The dollar’s reverse in 2018 ends the fantasy of 2017; that the “falling dollar” last year was a return to normalcy after a decade of struggle. It has proven, quite predictably, to have been nothing more than the third reflationary episode (and not even that much of one).

In more recent months, the latest leg in the “dollar’s” disruption gets back to something going on in mid-September. LIBOR, for example, broke out of its prior multi-month range on September 20. In the last few weeks of October, 3-month LIBOR has once again “outperformed” its related UST yield meaning that TED is back from quiet obscurity.

Are these market jitters of a more aggressive FOMC as Jay Powell gains evidence for his case? The UST and eurodollar futures curves sure don’t believe it. Rising liquidity risk would have something to do with the global shadows where there are actually plenty of candidates for catalysts, not just the two examples I chose above.

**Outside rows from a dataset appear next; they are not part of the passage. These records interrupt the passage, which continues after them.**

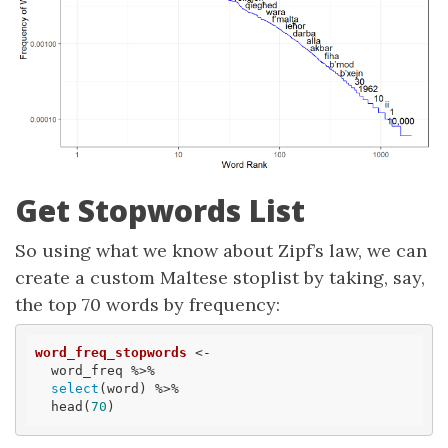
Get Stopwords List
So using what we know about Zipf’s law, we can
create a custom Maltese stoplist by taking, say,
the top 70 words by frequency:
word_freq_stopwords
 <- 

  word_freq %>% 

select
(word) %>% 

  head(
70
)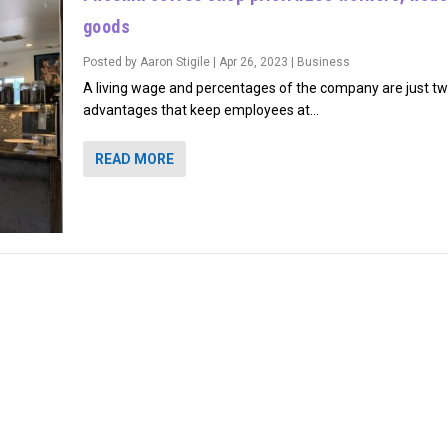
goods
Posted by
Aaron Stigile
|
Apr 26, 2023
|
Business
A living wage and percentages of the company are just tw
advantages that keep employees at...
READ MORE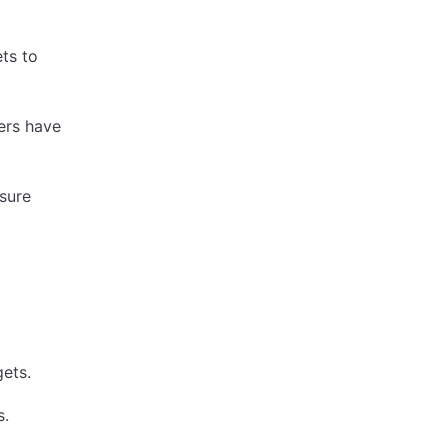
ts to
sers have
nsure
ets.
s.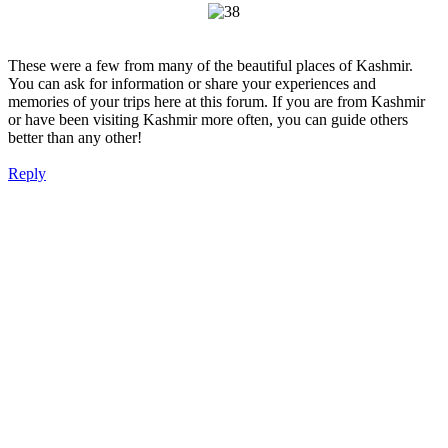
These were a few from many of the beautiful places of Kashmir.
You can ask for information or share your experiences and
memories of your trips here at this forum. If you are from Kashmir
or have been visiting Kashmir more often, you can guide others
better than any other!
Reply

These have been ignored in much of the media because most regular people only pay attention to the stock market. It’s hard to make the average American, let alone European or Brazilian, care about GC repo rates and the utter humiliation of IOER; until the S&P 500 suddenly drops for “no reason.”

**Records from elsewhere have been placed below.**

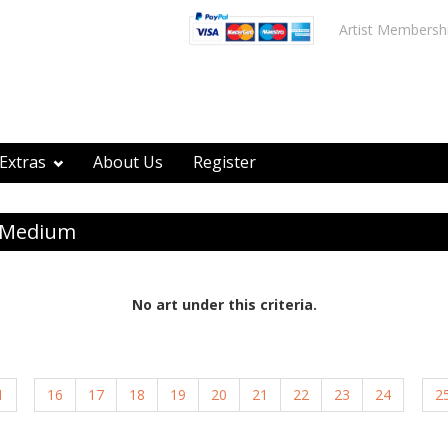
Artist Membersh
Extras
About Us
Register
y Medium
No art under this criteria.
1
16
17
18
19
20
21
22
23
24
2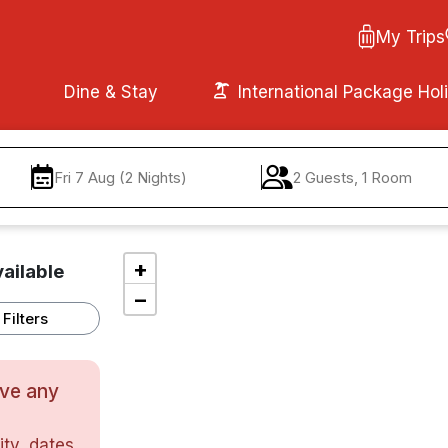
My Trips
Dine & Stay
International Package Hol
Fri 7 Aug (2 Nights)
2 Guests, 1 Room
+
ailable
−
Filters
ave any
ty, dates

While the President now blames the Democrats’ retaking of the House for Wall Street’s recent woes, after himself being blamed for heated trade war stuff, the effective federal funds rate broke to a new shallow spread underneath IOER on September 24. This has nothing to do with the “rate hike” that would follow three days later, rather the spread to RRP normalizes EFF within the policy frame of reference so as to pose a much different conundrum.

What’s going on in the shadows?

For EFF to get out of hand like this, and remain a painful reminder despite the Fed’s “technical adjustment”, it must be a pretty big disturbance. One of sufficient disruptive capacity that it would register in federal funds, an irrelevant throwaway market in these brave times. So much so it has come out in another growing alarm:

Interest rate swaps and their spread to UST yields (the swap spread) are a lagging or at most concurrent indication of monetary and financial disease. These spreads didn’t really come into the panic picture until almost right before Lehman. But once they turned, they’ve been a consistent indication of deeper monetary distress, systemic deficiencies that officials haven’t come close to solving (or even recognizing, which would actually be the required first step).

For the 30-year swap spread (and the 10s) to have compressed since mid-July, a four-month break in the reflation trend, indicates only growing negative pressure in the world’s reserve currency regime. The dollar gets all the attention as it rises, but it’s the eurodollar lurking in the shadows where it is all going wrong. Again.